Requirement: Please reproduce the passage on Germany's Betreuungsgeld subsidy in full, word for word.

Extract:

The country’s family minister, however, wasn’t at the table as Merkel’s conservatives, their Bavarian allies, and the Free Democrats agreed to implement a subsidy for families opting out of sending their children to day care known as Betreuungsgeld.

The fractious coalition has decided to introduce this hefty state entitlement with wide-ranging societal implications at a time when its coffers are empty.

Rather than building day-care centres and improving other facilities for children, the government has chosen to increase direct payments to single-earner families, which are already afforded tax breaks and subsidized health care premiums.

There is no existential reasoning for this – it’s more about the psychology of recognizing the contributions of those housewives who feel disadvantaged by state subsidies for working parents.

The Christian Social Union (CSU), the Bavarian sister party to Merkel’s Christian Democrats (CDU), has become the chief lobbyist for these women, even though a growing number of conservative family policy experts have realized that broad transfer payments will not alleviate the biggest problems currently faced by German families.

The new Betreuungsgeld subsidy certainly won’t help state governments provide the guaranteed day-care spots for children in two years as mandated by law – a lack of which effectively limits the options of working parents.

Given the option of quality day care, hardly any middle-class working mothers would decide to ditch their job to stay at home with the kids for a measly €150 a month. It is more likely that families from weaker socio-economic backgrounds will go for it.

Data listing:
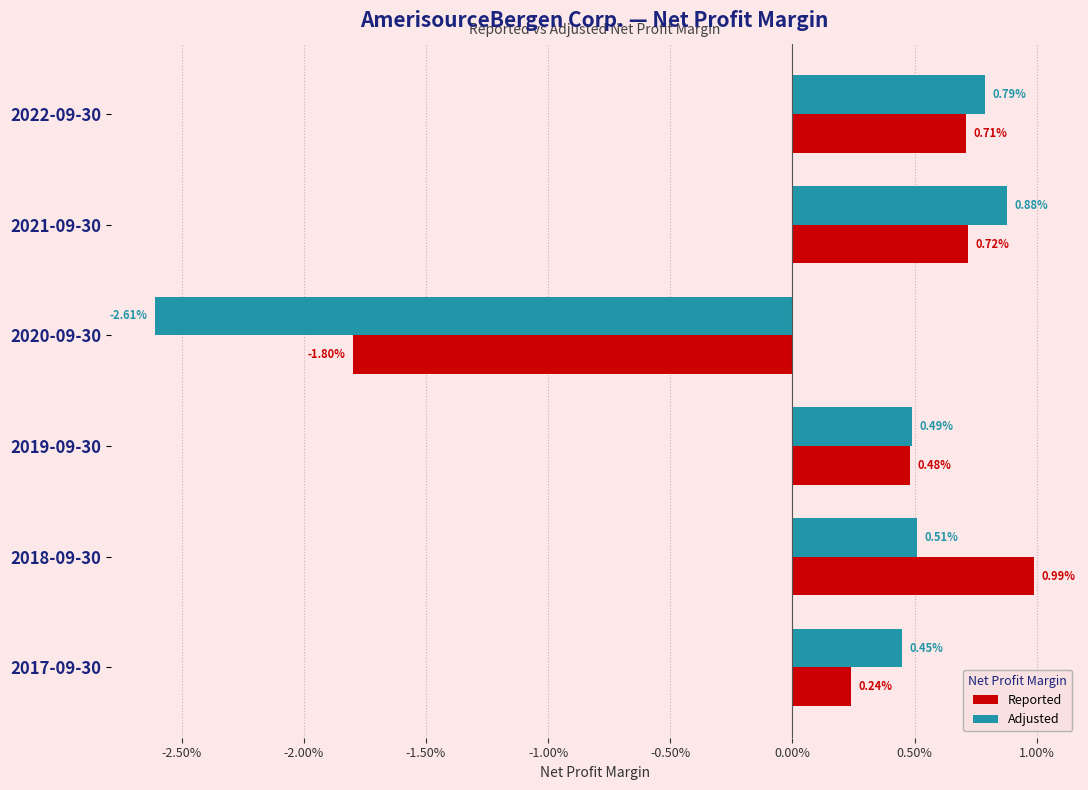

How many negative values does the Adjusted series have?

1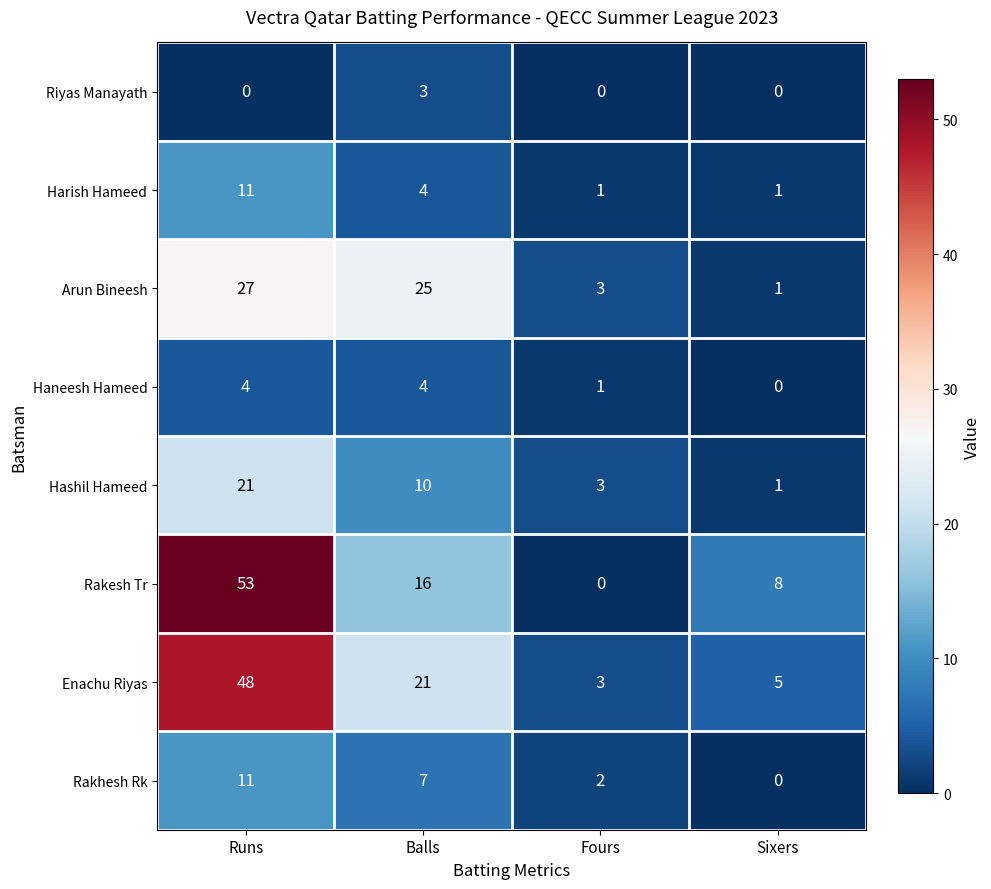

Count the Riyas Manayath values in the range 0 to 3.

4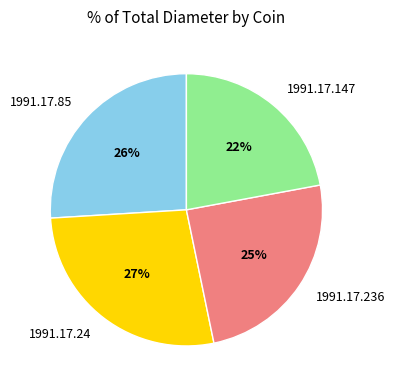

Which category has the biggest portion of the pie?

1991.17.24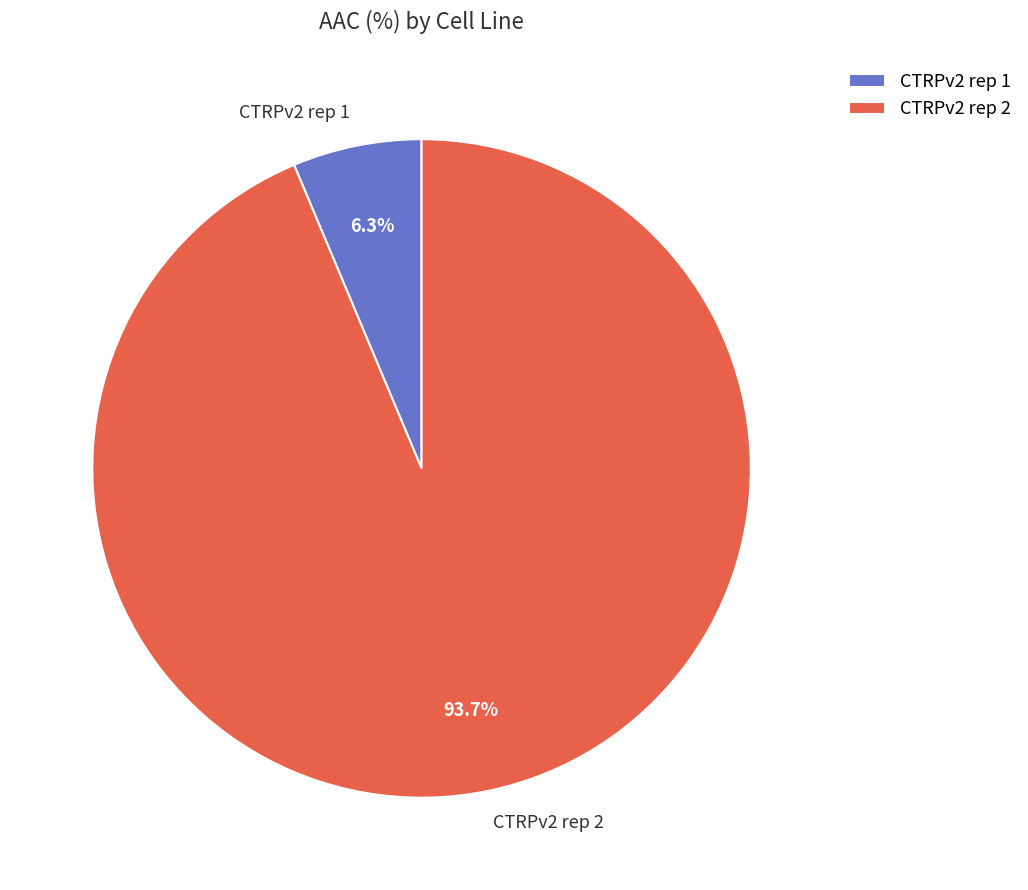

Count the number of slices in the pie.

2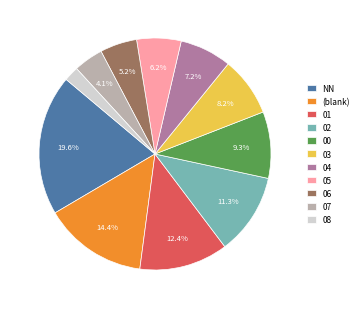

What is the ratio of the value at 03 to the value at 07?

2.0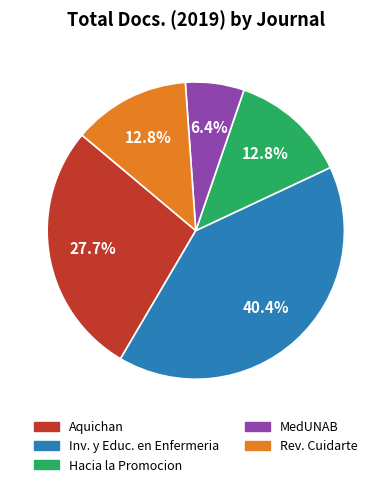

Is there a majority slice in this chart?

No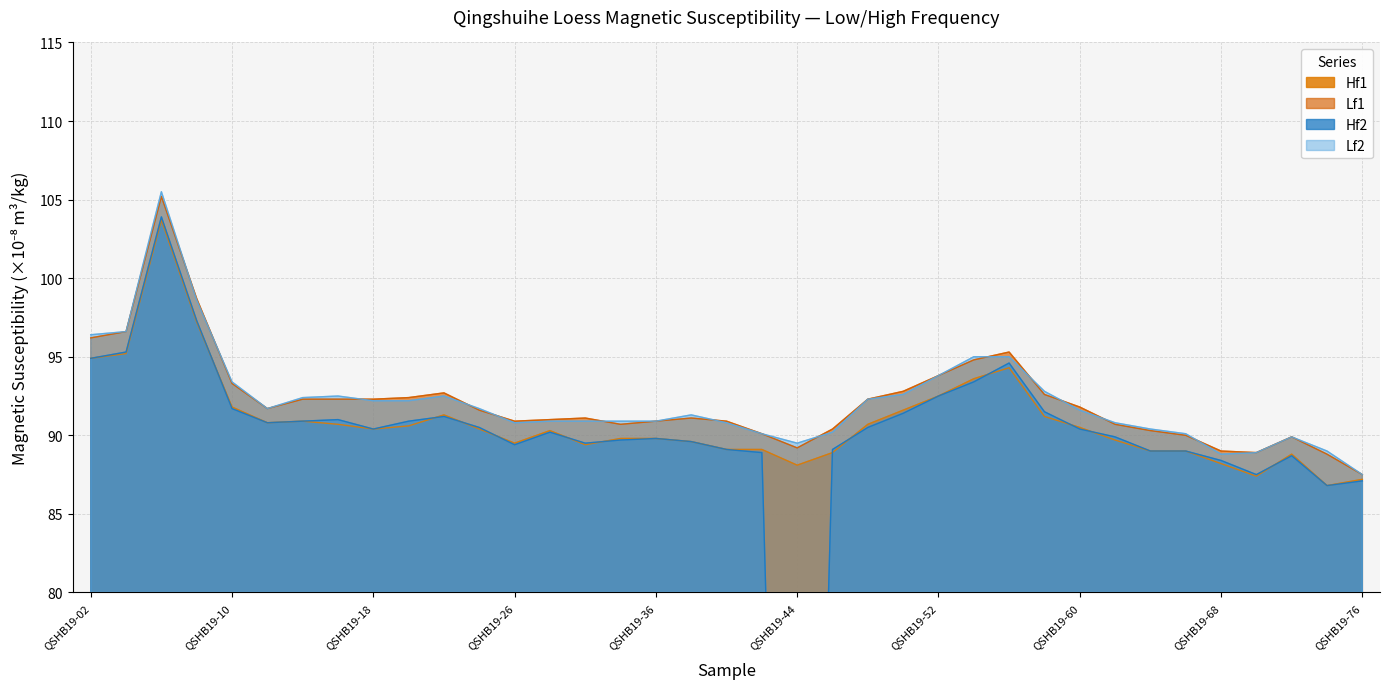

At which label does Lf2 first exceed 91?

QSHB19-02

Result:
The country’s family minister, however, wasn’t at the table as Merkel’s conservatives, their Bavarian allies, and the Free Democrats agreed to implement a subsidy for families opting out of sending their children to day care known as Betreuungsgeld.

The fractious coalition has decided to introduce this hefty state entitlement with wide-ranging societal implications at a time when its coffers are empty.

Rather than building day-care centres and improving other facilities for children, the government has chosen to increase direct payments to single-earner families, which are already afforded tax breaks and subsidized health care premiums.

There is no existential reasoning for this – it’s more about the psychology of recognizing the contributions of those housewives who feel disadvantaged by state subsidies for working parents.

The Christian Social Union (CSU), the Bavarian sister party to Merkel’s Christian Democrats (CDU), has become the chief lobbyist for these women, even though a growing number of conservative family policy experts have realized that broad transfer payments will not alleviate the biggest problems currently faced by German families.

The new Betreuungsgeld subsidy certainly won’t help state governments provide the guaranteed day-care spots for children in two years as mandated by law – a lack of which effectively limits the options of working parents.

Given the option of quality day care, hardly any middle-class working mothers would decide to ditch their job to stay at home with the kids for a measly €150 a month. It is more likely that families from weaker socio-economic backgrounds will go for it.